Almost precisely a decade ago, a young Atlanta lawyer named Anna was returning to work, after being treated for an extraordinary sleep disorder. Her story has been told here at Emory and by national media outlets.

Fast forward a decade to Idiopathic Hypersomnia Awareness Week 2018 (September 3-9), organized by Hypersomnolence Australia. What this post deals with is essentially the correction of a date at the tail end of Anna’s story, but one with long-term implications for many people with difficult-to-treat sleep disorders.

In the summer of 2008, Anna Sumner (now Pieschel) was planning on getting back to her life and career. A few years before, she had been diagnosed with a condition with a frustrating name: idiopathic hypersomnia. It means “she sleeps a lot and we don’t know why.”

Neurologist David Rye and nurse practitioner Kathy Parker had treated Anna first with conventional stimulants, which were spectacularly unsatisfactory. See this 2013 Emory Medicine story for details. Parker and Rye eventually landed on something less conventional: flumazenil, an antidote for sedatives that was scarce and difficult to administer. After wrangling with the FDA and with flumazenil’s manufacturer, a longer-term solution came into view. At that time, Anna was unique: the only person taking flumazenil chronically for a sleep disorder.

Then she developed bronchitis. She lost her voice, which was a problem for someone whose professional role sometimes takes her to court. To treat her bronchitis, Anna’s internist had prescribed the antibiotic clarithromycin, known commercially as Biaxin. After taking it, she developed insomnia and couldn’t sleep for three days. She left frantic messages for neurologist Lynn Marie Trotti, who had become her main sleep specialist.

“This had never happened to me before,” she recalled recently. “I was concerned that it was some bizarre individual reaction to the medication.”

In our original Emory Medicine story, this event was described as taking place in 2010. That date was incorrect. By examining a paper that Trotti and others later published on the wake-promoting effects of clarithromycin, it is possible to see a clue to when it actually occurred:

From the group of hypersomnia patients demonstrating levels of enhancement greater than controls on this assay, we selected all those who had taken oral clarithromycin from September 2008 through November 2012.

The timing can be confirmed in other ways. Anna recalls that around that time, she was defending the manager of a foster home for abused dogs. The foster home was facing noise complaints in Gwinnett County court. Most of Anna’s legal work is conducted behind the scenes, but this late August 2008 proceeding was covered by the Atlanta Journal Constitution. She co-founded a group called Atlanta Lawyers for Animal Welfare and is a board member for Paws Atlanta.

In addition, Rye offhandedly mentioned that he was attending a sleep research meeting in Glasgow (September 9-13) when Anna’s insomnia came to Trotti’s attention. In hindsight, it was impossible for this episode to have happened in 2010. Inspired by the report of Anna’s experience, neuroscientists Andy Jenkins and Paul Garcia investigated clarithromycin’s cellular effects and presented their results at a 2009 conference.

Garcia and Jenkins found that clarithromycin is different from flumazenil, which was originally developed as an antidote to benzodiazepines, the class of drugs that includes Valium and Xanax. For Anna, flumazenil seems to fend off a sleep-promoting benzodiazepine-like substance whose identity is still unclear. If that substance is not present, flumazenil is not supposed to do much. However, clarithromycin will still inhibit GABA-A receptors – the molecular gates where benzodiazepines act – even if the “sleepy stuff” is absent. What tipped the balance in Anna’s case was the combination of the two drugs together.

The discovery of clarithromycin’s effects was a door-opener for Rye and Trotti, who then had a practical option for treating patients with refractory hypersomnia. Clarithromycin was relatively inexpensive and, in contrast to flumazenil, was available outside of regulatory constraints.
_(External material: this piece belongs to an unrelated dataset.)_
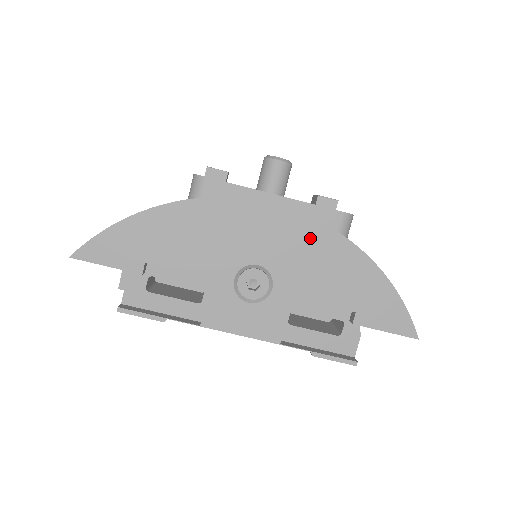
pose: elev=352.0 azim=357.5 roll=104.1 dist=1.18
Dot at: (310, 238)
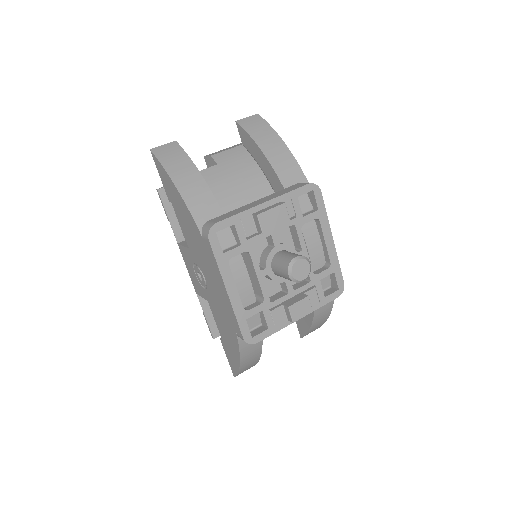
Dot at: (227, 315)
It led to a randomized controlled clinical trial of clarithromycin, published in 2015.

To be sure, clarithromycin has its own set of drawbacks: occasional reports of “agitation, euphoria, and insomnia” as well as a common side effect of leaving a lingering metallic taste. A look at the FDA’s Adverse Event Reporting System shows that hundreds of adverse events, mainly gastrointestinal and skin problems, were associated with clarithromycin’s use as an antibiotic last year. In 2018, the FDA issued a warning about the risks of clarithromycin in people with heart disease.

Paul Garcia and colleagues went on to probe clarithromycin’s effects on neurons and GABA signaling, but how much it gets into the central nervous system and how it works in the body are still unclear. It may be acting in an anti-inflammatory mode or even disrupting the intestinal microbiome. However, the example of clarithromycin led to other clinical trials of agents that may act through a similar anti-GABA mechanism. The results of those studies are yet to come.